┌──

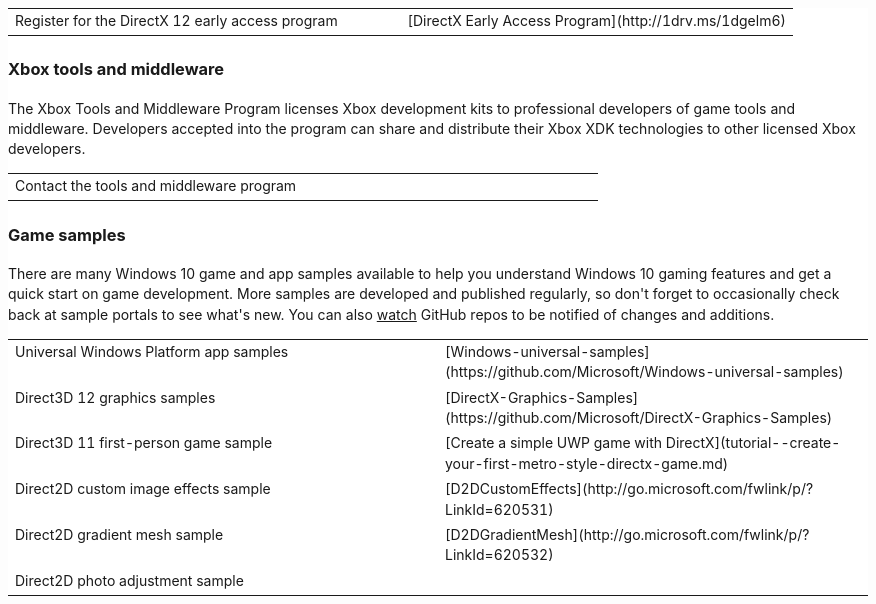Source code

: <table>
    <colgroup>
    <col width="50%" />
    <col width="50%" />
    </colgroup>
    <tr>
        <td>Register for the DirectX 12 early access program</td>
        <td>[DirectX Early Access Program](http://1drv.ms/1dgelm6)</td>
    </tr>
</table>


### Xbox tools and middleware

The Xbox Tools and Middleware Program licenses Xbox development kits to professional developers of game tools and middleware. Developers accepted into the program can share and distribute their Xbox XDK technologies to other licensed Xbox developers.

<table>
    <colgroup>
    <col width="50%" />
    <col width="50%" />
    </colgroup>
    <tr>
        <td>Contact the tools and middleware program</td>
        <td><xboxtlsm@microsoft.com></td>
    </tr>
</table>


### Game samples

There are many Windows 10 game and app samples available to help you understand Windows 10 gaming features and get a quick start on game development. More samples are developed and published regularly, so don't forget to occasionally check back at sample portals to see what's new. You can also [watch](https://help.github.com/articles/watching-repositories/) GitHub repos to be notified of changes and additions.

<table>
    <colgroup>
    <col width="50%" />
    <col width="50%" />
    </colgroup>
    <tr>
        <td>Universal Windows Platform app samples</td>
        <td>[Windows-universal-samples](https://github.com/Microsoft/Windows-universal-samples)</td>
    </tr>
    <tr>
        <td>Direct3D 12 graphics samples</td>
        <td>[DirectX-Graphics-Samples](https://github.com/Microsoft/DirectX-Graphics-Samples)</td>
    </tr>
    <tr>
        <td>Direct3D 11 first-person game sample</td>
        <td>[Create a simple UWP game with DirectX](tutorial--create-your-first-metro-style-directx-game.md)</td>
    </tr>
    <tr>
        <td>Direct2D custom image effects sample</td>
        <td>[D2DCustomEffects](http://go.microsoft.com/fwlink/p/?LinkId=620531)</td>
    </tr>
    <tr>
        <td>Direct2D gradient mesh sample</td>
        <td>[D2DGradientMesh](http://go.microsoft.com/fwlink/p/?LinkId=620532)</td>
    </tr>
    <tr>
        <td>Direct2D photo adjustment sample</td>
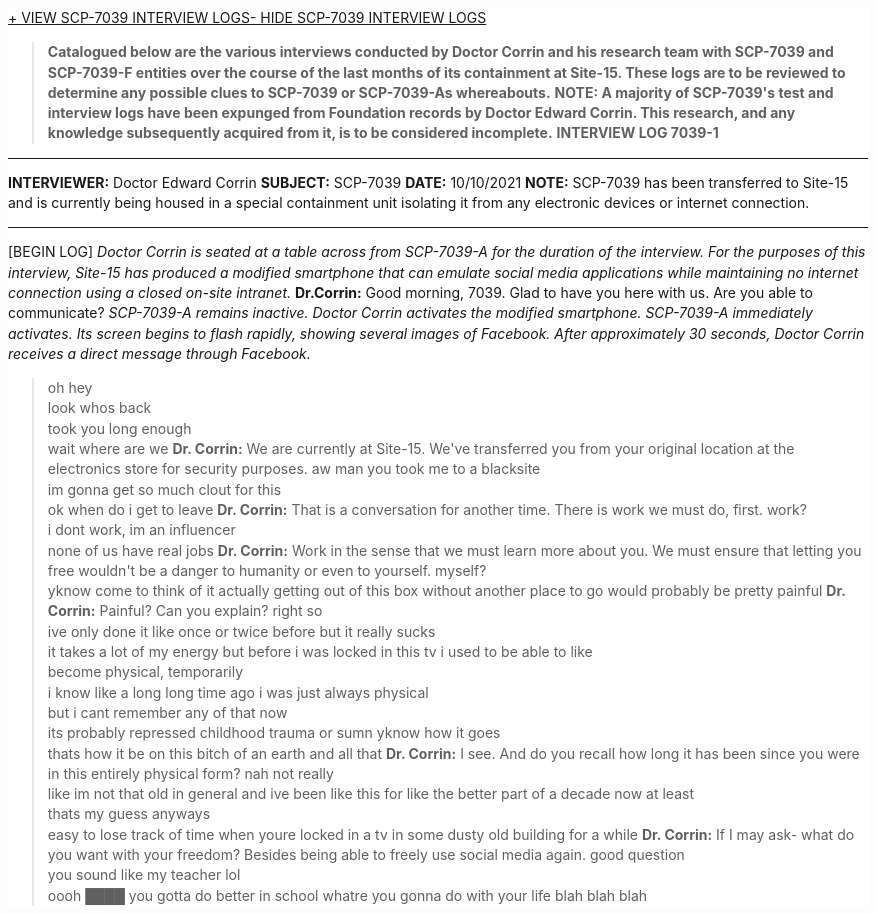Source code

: [\+ VIEW SCP-7039 INTERVIEW LOGS](javascript:;)[\- HIDE SCP-7039 INTERVIEW LOGS](javascript:;)
> **Catalogued below are the various interviews conducted by Doctor Corrin and his research team with SCP-7039 and SCP-7039-F entities over the course of the last months of its containment at Site-15. These logs are to be reviewed to determine any possible clues to SCP-7039 or SCP-7039-As whereabouts.**
> **NOTE: A majority of SCP-7039's test and interview logs have been expunged from Foundation records by Doctor Edward Corrin. This research, and any knowledge subsequently acquired from it, is to be considered incomplete.**
**INTERVIEW LOG 7039-1**
* * *
**INTERVIEWER:** Doctor Edward Corrin
**SUBJECT:** SCP-7039
**DATE:** 10/10/2021
**NOTE:** SCP-7039 has been transferred to Site-15 and is currently being housed in a special containment unit isolating it from any electronic devices or internet connection.
* * *
[BEGIN LOG]
_Doctor Corrin is seated at a table across from SCP-7039-A for the duration of the interview. For the purposes of this interview, Site-15 has produced a modified smartphone that can emulate social media applications while maintaining no internet connection using a closed on-site intranet._
**Dr.Corrin:** Good morning, 7039. Glad to have you here with us. Are you able to communicate?
_SCP-7039-A remains inactive._
_Doctor Corrin activates the modified smartphone. SCP-7039-A immediately activates. Its screen begins to flash rapidly, showing several images of Facebook. After approximately 30 seconds, Doctor Corrin receives a direct message through Facebook._
> oh hey  
>  look whos back  
>  took you long enough  
>  wait where are we
**Dr. Corrin:** We are currently at Site-15. We've transferred you from your original location at the electronics store for security purposes.
> aw man you took me to a blacksite  
>  im gonna get so much clout for this  
>  ok when do i get to leave
**Dr. Corrin:** That is a conversation for another time. There is work we must do, first.
> work?  
>  i dont work, im an influencer  
>  none of us have real jobs
**Dr. Corrin:** Work in the sense that we must learn more about you. We must ensure that letting you free wouldn't be a danger to humanity or even to yourself.
> myself?  
>  yknow come to think of it actually getting out of this box without another place to go would probably be pretty painful
**Dr. Corrin:** Painful? Can you explain?
> right so  
>  ive only done it like once or twice before but it really sucks  
>  it takes a lot of my energy but before i was locked in this tv i used to be able to like  
>  become physical, temporarily  
>  i know like a long long time ago i was just always physical  
>  but i cant remember any of that now  
>  its probably repressed childhood trauma or sumn yknow how it goes  
>  thats how it be on this bitch of an earth and all that
**Dr. Corrin:** I see. And do you recall how long it has been since you were in this entirely physical form?
> nah not really  
>  like im not that old in general and ive been like this for like the better part of a decade now at least  
>  thats my guess anyways  
>  easy to lose track of time when youre locked in a tv in some dusty old building for a while
**Dr. Corrin:** If I may ask- what do you want with your freedom? Besides being able to freely use social media again.
> good question  
>  you sound like my teacher lol  
>  oooh ████ you gotta do better in school whatre you gonna do with your life blah blah blah  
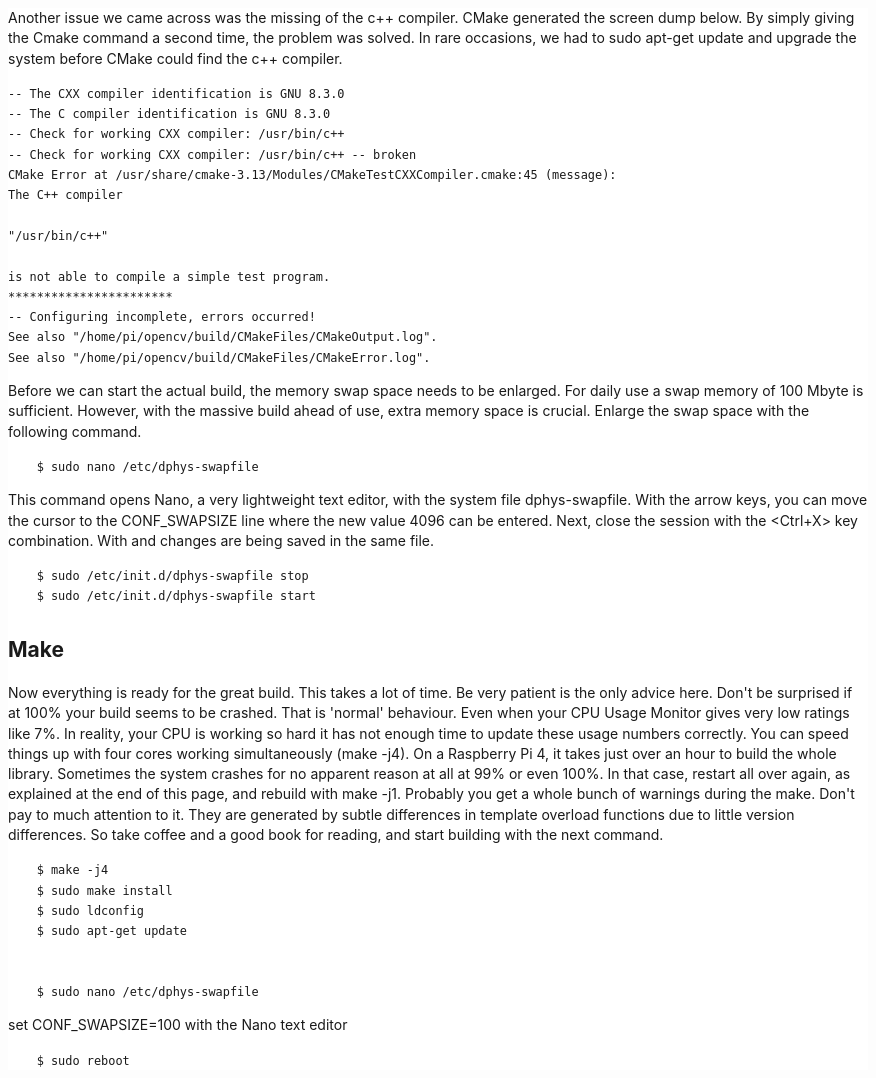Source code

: Another issue we came across was the missing of the c++ compiler. CMake generated the screen dump below. By simply giving the Cmake command a second time, the problem was solved. In rare occasions, we had to sudo apt-get update and upgrade the system before CMake could find the c++ compiler.


    -- The CXX compiler identification is GNU 8.3.0
    -- The C compiler identification is GNU 8.3.0
    -- Check for working CXX compiler: /usr/bin/c++
    -- Check for working CXX compiler: /usr/bin/c++ -- broken
    CMake Error at /usr/share/cmake-3.13/Modules/CMakeTestCXXCompiler.cmake:45 (message):
    The C++ compiler

    "/usr/bin/c++"

    is not able to compile a simple test program.
    ***********************
    -- Configuring incomplete, errors occurred!
    See also "/home/pi/opencv/build/CMakeFiles/CMakeOutput.log".
    See also "/home/pi/opencv/build/CMakeFiles/CMakeError.log".

Before we can start the actual build, the memory swap space needs to be enlarged. For daily use a swap memory of 100 Mbyte is sufficient. However, with the massive build ahead of use, extra memory space is crucial. Enlarge the swap space with the following command.

        $ sudo nano /etc/dphys-swapfile

This command opens Nano, a very lightweight text editor, with the system file dphys-swapfile. With the arrow keys, you can move the cursor to the CONF_SWAPSIZE line where the new value 4096 can be entered. Next, close the session with the <Ctrl+X> key combination. With <Y> and <Enter> changes are being saved in the same file.


        $ sudo /etc/init.d/dphys-swapfile stop
        $ sudo /etc/init.d/dphys-swapfile start

## Make

Now everything is ready for the great build. This takes a lot of time. Be very patient is the only advice here. Don't be surprised if at 100% your build seems to be crashed. That is 'normal' behaviour. Even when your CPU Usage Monitor gives very low ratings like 7%. In reality, your CPU is working so hard it has not enough time to update these usage numbers correctly.
You can speed things up with four cores working simultaneously (make -j4). On a Raspberry Pi 4, it takes just over an hour to build the whole library. Sometimes the system crashes for no apparent reason at all at 99% or even 100%. In that case, restart all over again, as explained at the end of this page, and rebuild with make -j1.
Probably you get a whole bunch of warnings during the make. Don't pay to much attention to it. They are generated by subtle differences in template overload functions due to little version differences. So take coffee and a good book for reading, and start building with the next command.


        $ make -j4
        $ sudo make install
        $ sudo ldconfig
        $ sudo apt-get update   


        $ sudo nano /etc/dphys-swapfile

set CONF_SWAPSIZE=100 with the Nano text editor

        $ sudo reboot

└──

JOB ITEM:
Copy out all the items above word for word, leaving out the pictures.

EXPECTED OUTPUT:
Source code

: <table>
    <colgroup>
    <col width="50%" />
    <col width="50%" />
    </colgroup>
    <tr>
        <td>Register for the DirectX 12 early access program</td>
        <td>[DirectX Early Access Program](http://1drv.ms/1dgelm6)</td>
    </tr>
</table>


### Xbox tools and middleware

The Xbox Tools and Middleware Program licenses Xbox development kits to professional developers of game tools and middleware. Developers accepted into the program can share and distribute their Xbox XDK technologies to other licensed Xbox developers.

<table>
    <colgroup>
    <col width="50%" />
    <col width="50%" />
    </colgroup>
    <tr>
        <td>Contact the tools and middleware program</td>
        <td><xboxtlsm@microsoft.com></td>
    </tr>
</table>


### Game samples

There are many Windows 10 game and app samples available to help you understand Windows 10 gaming features and get a quick start on game development. More samples are developed and published regularly, so don't forget to occasionally check back at sample portals to see what's new. You can also [watch](https://help.github.com/articles/watching-repositories/) GitHub repos to be notified of changes and additions.

<table>
    <colgroup>
    <col width="50%" />
    <col width="50%" />
    </colgroup>
    <tr>
        <td>Universal Windows Platform app samples</td>
        <td>[Windows-universal-samples](https://github.com/Microsoft/Windows-universal-samples)</td>
    </tr>
    <tr>
        <td>Direct3D 12 graphics samples</td>
        <td>[DirectX-Graphics-Samples](https://github.com/Microsoft/DirectX-Graphics-Samples)</td>
    </tr>
    <tr>
        <td>Direct3D 11 first-person game sample</td>
        <td>[Create a simple UWP game with DirectX](tutorial--create-your-first-metro-style-directx-game.md)</td>
    </tr>
    <tr>
        <td>Direct2D custom image effects sample</td>
        <td>[D2DCustomEffects](http://go.microsoft.com/fwlink/p/?LinkId=620531)</td>
    </tr>
    <tr>
        <td>Direct2D gradient mesh sample</td>
        <td>[D2DGradientMesh](http://go.microsoft.com/fwlink/p/?LinkId=620532)</td>
    </tr>
    <tr>
        <td>Direct2D photo adjustment sample</td>
Source code

: [\+ VIEW SCP-7039 INTERVIEW LOGS](javascript:;)[\- HIDE SCP-7039 INTERVIEW LOGS](javascript:;)
> **Catalogued below are the various interviews conducted by Doctor Corrin and his research team with SCP-7039 and SCP-7039-F entities over the course of the last months of its containment at Site-15. These logs are to be reviewed to determine any possible clues to SCP-7039 or SCP-7039-As whereabouts.**
> **NOTE: A majority of SCP-7039's test and interview logs have been expunged from Foundation records by Doctor Edward Corrin. This research, and any knowledge subsequently acquired from it, is to be considered incomplete.**
**INTERVIEW LOG 7039-1**
* * *
**INTERVIEWER:** Doctor Edward Corrin
**SUBJECT:** SCP-7039
**DATE:** 10/10/2021
**NOTE:** SCP-7039 has been transferred to Site-15 and is currently being housed in a special containment unit isolating it from any electronic devices or internet connection.
* * *
[BEGIN LOG]
_Doctor Corrin is seated at a table across from SCP-7039-A for the duration of the interview. For the purposes of this interview, Site-15 has produced a modified smartphone that can emulate social media applications while maintaining no internet connection using a closed on-site intranet._
**Dr.Corrin:** Good morning, 7039. Glad to have you here with us. Are you able to communicate?
_SCP-7039-A remains inactive._
_Doctor Corrin activates the modified smartphone. SCP-7039-A immediately activates. Its screen begins to flash rapidly, showing several images of Facebook. After approximately 30 seconds, Doctor Corrin receives a direct message through Facebook._
> oh hey  
>  look whos back  
>  took you long enough  
>  wait where are we
**Dr. Corrin:** We are currently at Site-15. We've transferred you from your original location at the electronics store for security purposes.
> aw man you took me to a blacksite  
>  im gonna get so much clout for this  
>  ok when do i get to leave
**Dr. Corrin:** That is a conversation for another time. There is work we must do, first.
> work?  
>  i dont work, im an influencer  
>  none of us have real jobs
**Dr. Corrin:** Work in the sense that we must learn more about you. We must ensure that letting you free wouldn't be a danger to humanity or even to yourself.
> myself?  
>  yknow come to think of it actually getting out of this box without another place to go would probably be pretty painful
**Dr. Corrin:** Painful? Can you explain?
> right so  
>  ive only done it like once or twice before but it really sucks  
>  it takes a lot of my energy but before i was locked in this tv i used to be able to like  
>  become physical, temporarily  
>  i know like a long long time ago i was just always physical  
>  but i cant remember any of that now  
>  its probably repressed childhood trauma or sumn yknow how it goes  
>  thats how it be on this bitch of an earth and all that
**Dr. Corrin:** I see. And do you recall how long it has been since you were in this entirely physical form?
> nah not really  
>  like im not that old in general and ive been like this for like the better part of a decade now at least  
>  thats my guess anyways  
>  easy to lose track of time when youre locked in a tv in some dusty old building for a while
**Dr. Corrin:** If I may ask- what do you want with your freedom? Besides being able to freely use social media again.
> good question  
>  you sound like my teacher lol  
>  oooh ████ you gotta do better in school whatre you gonna do with your life blah blah blah  
Source code

: Another issue we came across was the missing of the c++ compiler. CMake generated the screen dump below. By simply giving the Cmake command a second time, the problem was solved. In rare occasions, we had to sudo apt-get update and upgrade the system before CMake could find the c++ compiler.


    -- The CXX compiler identification is GNU 8.3.0
    -- The C compiler identification is GNU 8.3.0
    -- Check for working CXX compiler: /usr/bin/c++
    -- Check for working CXX compiler: /usr/bin/c++ -- broken
    CMake Error at /usr/share/cmake-3.13/Modules/CMakeTestCXXCompiler.cmake:45 (message):
    The C++ compiler

    "/usr/bin/c++"

    is not able to compile a simple test program.
    ***********************
    -- Configuring incomplete, errors occurred!
    See also "/home/pi/opencv/build/CMakeFiles/CMakeOutput.log".
    See also "/home/pi/opencv/build/CMakeFiles/CMakeError.log".

Before we can start the actual build, the memory swap space needs to be enlarged. For daily use a swap memory of 100 Mbyte is sufficient. However, with the massive build ahead of use, extra memory space is crucial. Enlarge the swap space with the following command.

        $ sudo nano /etc/dphys-swapfile

This command opens Nano, a very lightweight text editor, with the system file dphys-swapfile. With the arrow keys, you can move the cursor to the CONF_SWAPSIZE line where the new value 4096 can be entered. Next, close the session with the <Ctrl+X> key combination. With <Y> and <Enter> changes are being saved in the same file.


        $ sudo /etc/init.d/dphys-swapfile stop
        $ sudo /etc/init.d/dphys-swapfile start

## Make

Now everything is ready for the great build. This takes a lot of time. Be very patient is the only advice here. Don't be surprised if at 100% your build seems to be crashed. That is 'normal' behaviour. Even when your CPU Usage Monitor gives very low ratings like 7%. In reality, your CPU is working so hard it has not enough time to update these usage numbers correctly.
You can speed things up with four cores working simultaneously (make -j4). On a Raspberry Pi 4, it takes just over an hour to build the whole library. Sometimes the system crashes for no apparent reason at all at 99% or even 100%. In that case, restart all over again, as explained at the end of this page, and rebuild with make -j1.
Probably you get a whole bunch of warnings during the make. Don't pay to much attention to it. They are generated by subtle differences in template overload functions due to little version differences. So take coffee and a good book for reading, and start building with the next command.


        $ make -j4
        $ sudo make install
        $ sudo ldconfig
        $ sudo apt-get update   


        $ sudo nano /etc/dphys-swapfile

set CONF_SWAPSIZE=100 with the Nano text editor

        $ sudo reboot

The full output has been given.